Performers played individually and ensemble, including a full stage of performers at the close. Songs included many of Tom’s and covers that Tom had hits of. Along the way were surprises, like David Buskin, noted song and jingle writer performing his own orgasmic ode to men growing old and still having the same old urges. Many of us boomers were in stitches, as the tune went on, intricately treading embarrassing territory. Debi Smith, on her unique Irish bodhran, was another surprise, a pleasing, punching, melodic percussive presence throughout the show.

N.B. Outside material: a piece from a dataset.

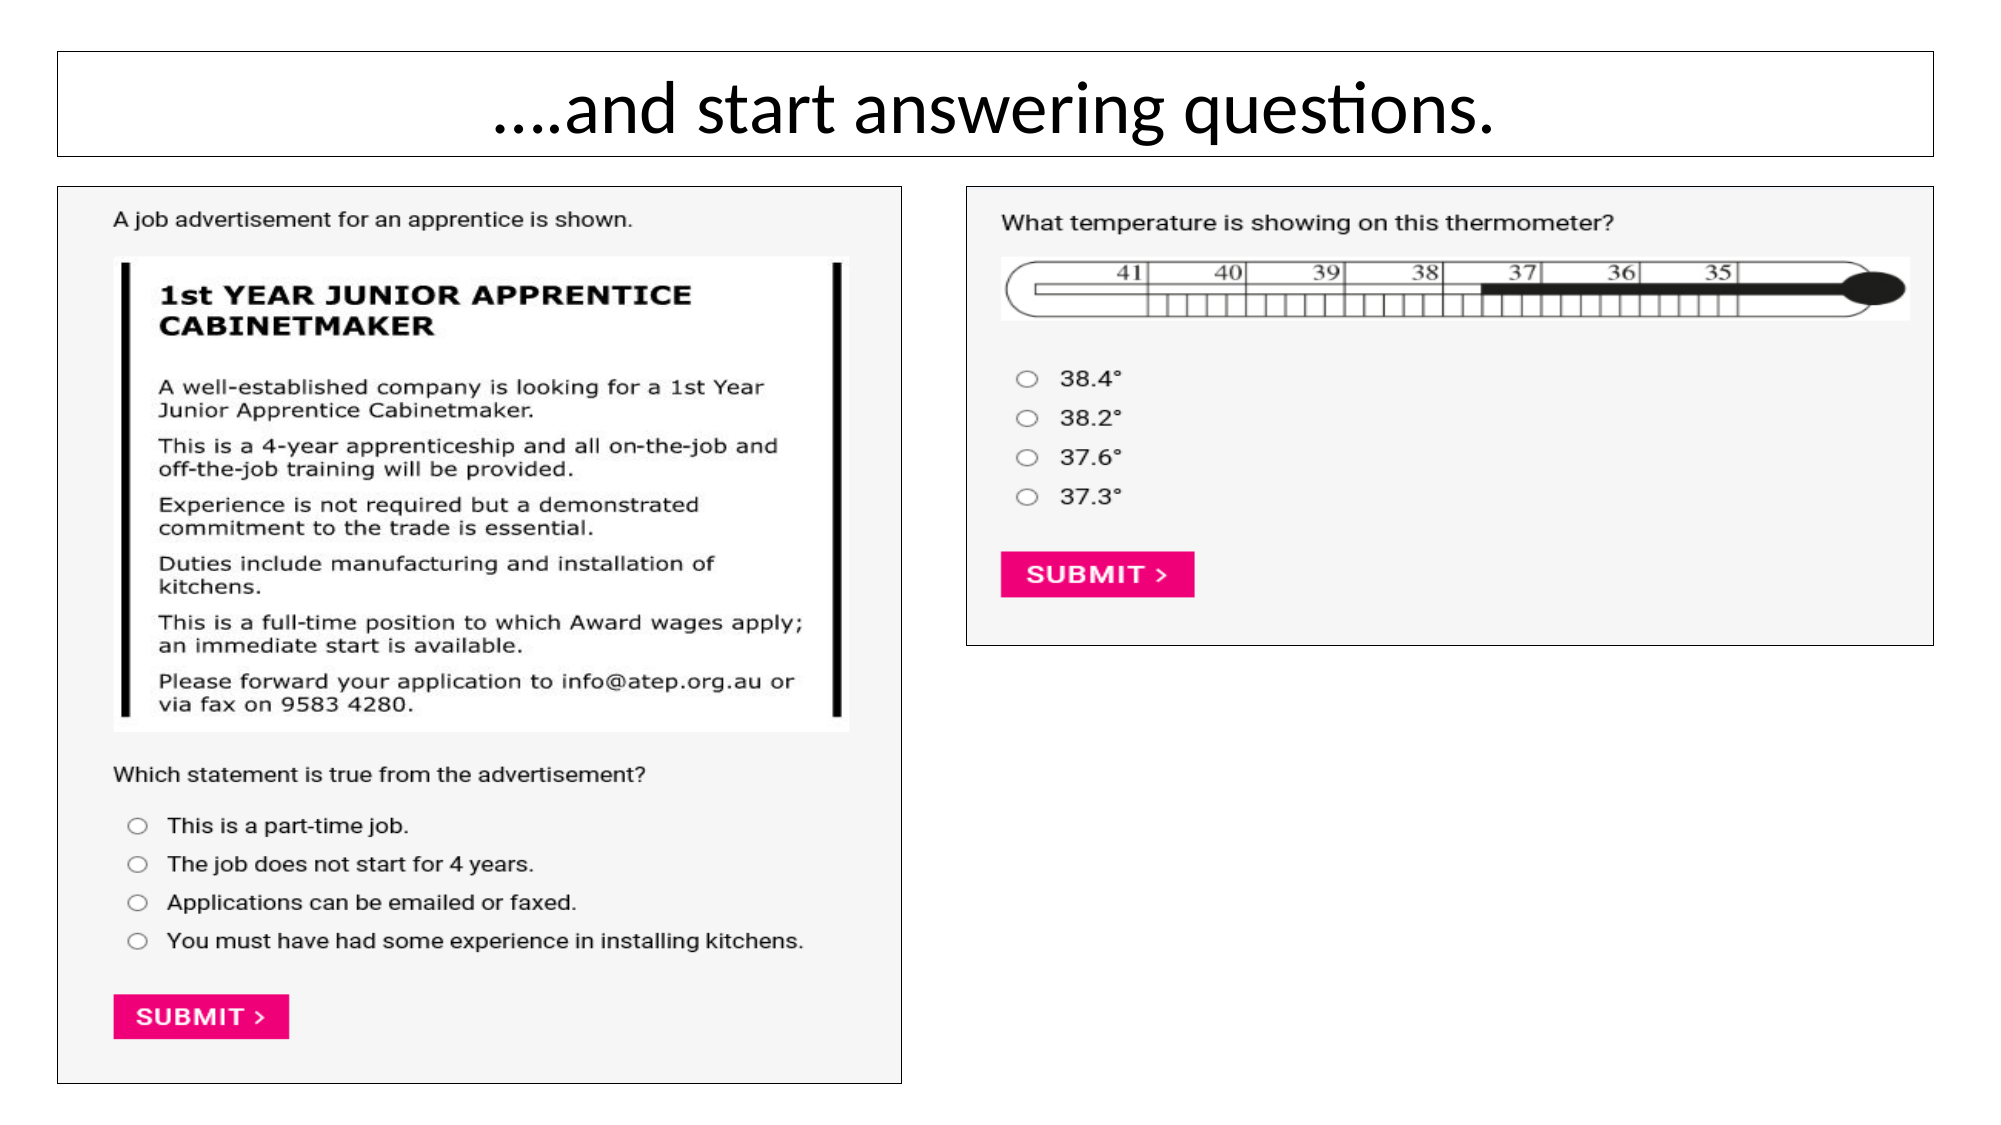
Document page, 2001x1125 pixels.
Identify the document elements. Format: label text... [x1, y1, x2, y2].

Highlights included soulful and fresh renditions of his hits such as “The Last Thing on My Mind,” “Bottle of Wine,” “Whose Garden Was This”, “The Marvelous Toy”, and “Ramblin’ Boy” Other powerful performances included a moving, “Marry Me Again,” Paxton/Smith duet and Fink/Marxer’s very personal rendition of Paxton’s heartbreakingly beautiful “You Are Love.” Alice Gerrard’s “Get Up and Do Right” was a perfect fit, a song I wish could somehow brain wash Washington.

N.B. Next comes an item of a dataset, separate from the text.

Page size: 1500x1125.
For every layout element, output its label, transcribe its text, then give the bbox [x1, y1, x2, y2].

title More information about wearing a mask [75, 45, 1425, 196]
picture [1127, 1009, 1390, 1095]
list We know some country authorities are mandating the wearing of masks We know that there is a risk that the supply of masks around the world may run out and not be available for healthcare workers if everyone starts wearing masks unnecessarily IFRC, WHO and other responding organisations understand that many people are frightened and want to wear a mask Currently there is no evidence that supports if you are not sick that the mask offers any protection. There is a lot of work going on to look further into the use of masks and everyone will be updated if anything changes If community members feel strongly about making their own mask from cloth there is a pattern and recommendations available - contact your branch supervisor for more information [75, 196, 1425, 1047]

To put Paxton’s work in perspective, folk legend Dave Van Ronk said of Paxton (as quoted in Wikipedia), “Dylan is usually cited as the founder of the new song movement, and he certainly became its most visible standard-bearer, but the person who started the whole thing was Tom Paxton … he tested his songs in the crucible of live performance, he found that his own stuff was getting more attention than when he was singing traditional songs or stuff by other people … he set himself a training regimen of deliberately writing one song every day. Dylan had not yet showed up when this was happening, and by the time Bobby came on the set, with at most two or three songs he had written, Tom was already singing at least 50 percent his own material. That said, it was Bobby’s success that really got the ball rolling. Prior to that, the folk community was very much tied to traditional songs, so much so that songwriters would sometimes palm their own stuff off as traditional.”

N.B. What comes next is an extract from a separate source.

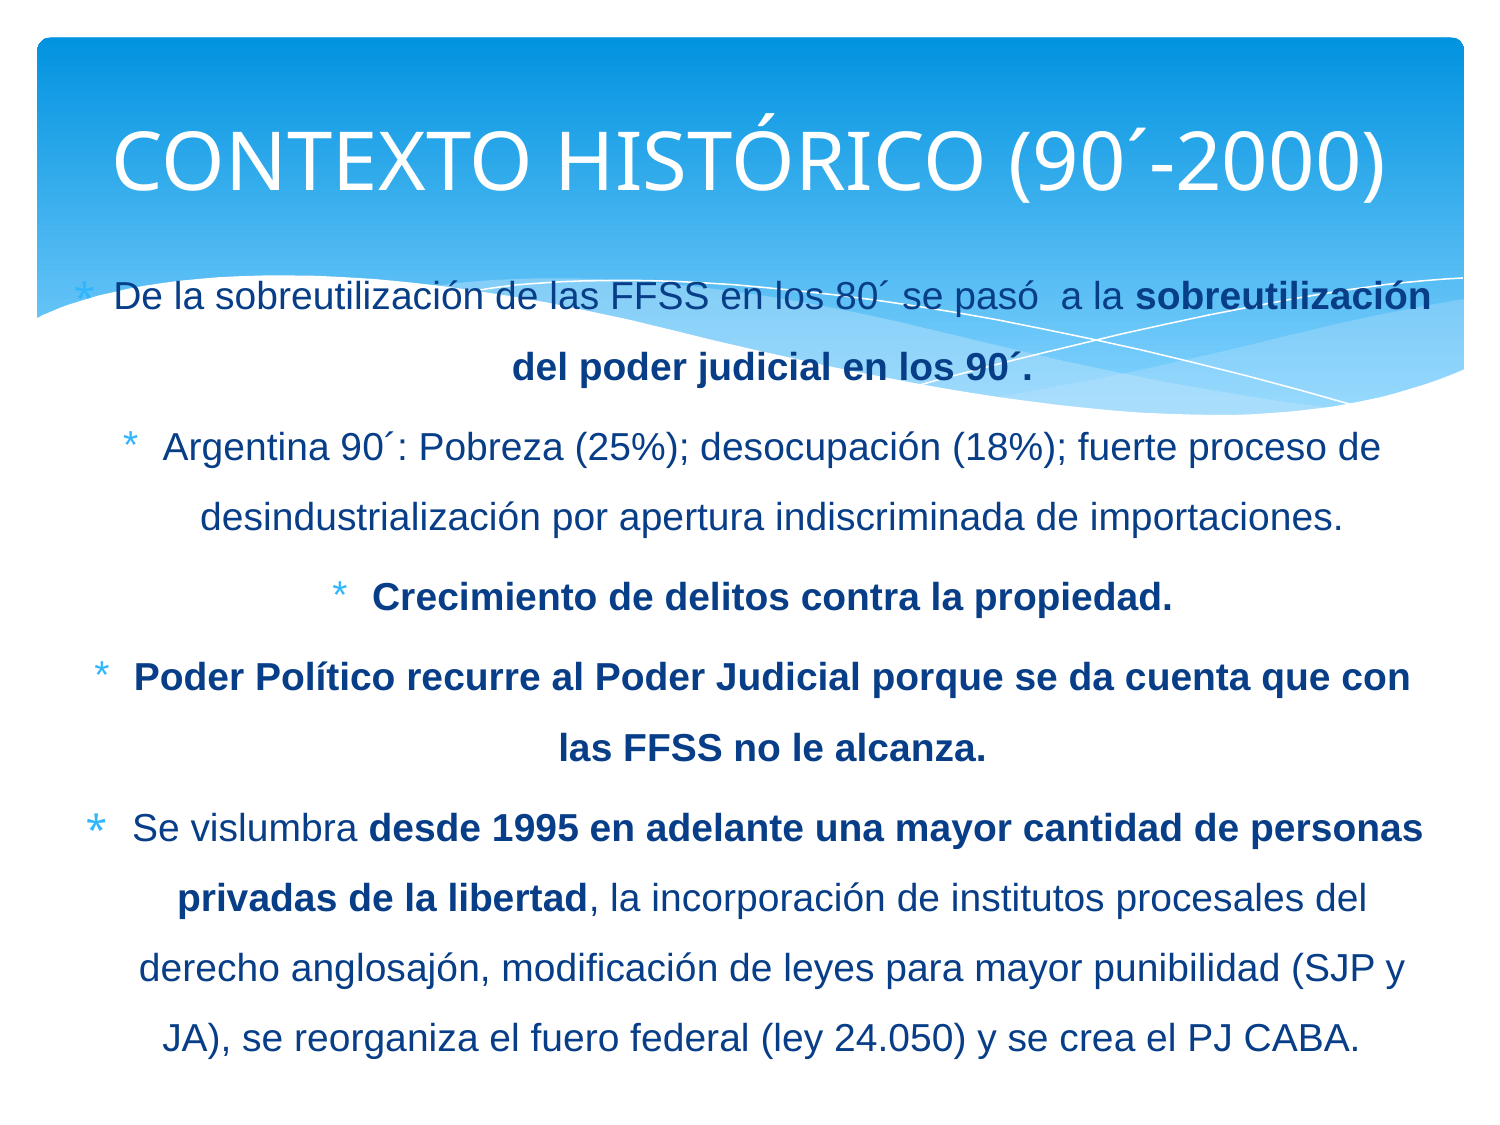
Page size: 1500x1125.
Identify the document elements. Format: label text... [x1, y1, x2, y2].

title CONTEXTO HISTÓRICO (90´-2000) [75, 55, 1425, 261]
list De la sobreutilización de las FFSS en los 80´ se pasó a la sobreutilización del poder judicial en los 90´. Argentina 90´: Pobreza (25%); desocupación (18%); fuerte proceso de desindustrialización por apertura indiscriminada de importaciones. Crecimiento de delitos contra la propiedad. Poder Político recurre al Poder Judicial porque se da cuenta que con las FFSS no le alcanza. Se vislumbra desde 1995 en adelante una mayor cantidad de personas privadas de la libertad, la incorporación de institutos procesales del derecho anglosajón, modificación de leyes para mayor punibilidad (SJP y JA), se reorganiza el fuero federal (ley 24.050) y se crea el PJ CABA. [49, 239, 1451, 1085]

I’d add that his work took on the political, ethical, and environmental issues of the day without fear or timidity, songs that were recorded by Pete Seeger, John Denver, Judy Collins, and others of his contemporaries. His work overall has been recorded as well by: Bob Dylan, Harry Belafonte, doc Watson, Dolly Parton and Porter Wagoner, Marianne Faithfull, The Kingston Trio, and many others. He’s also known for many popular songs for children. He’s was an actor and a soldier earlier in life. While stationed at Fort Dix, New Jersey, he would make weekly weekend trips to Greenwich Village to listen to folk music at the Bitter End and other famed coffeehouse venues.
When we talked before the show, I’d mentioned something I’d heard an artist say on “The Charlie Rose Show,” that it was in her later, post-60-and-then-some life, that she was doing some of her best, most creative work. I told Tom that I felt similarly and asked him what he thought. “I feel exactly the same,” he said, adding that current times are among the most productive in his life, “writing more imaginatively from the source.” He said this was especially true in his co-writing with his bandmates, The Don Juans, John Vezner and Don Henry, sharing with him inspiration and production as they’ve toured and recorded together. “Ideas come quickly,” he said. “I’m enjoying it a lot.”
As did we all, Happy Birthday, Tom Paxton!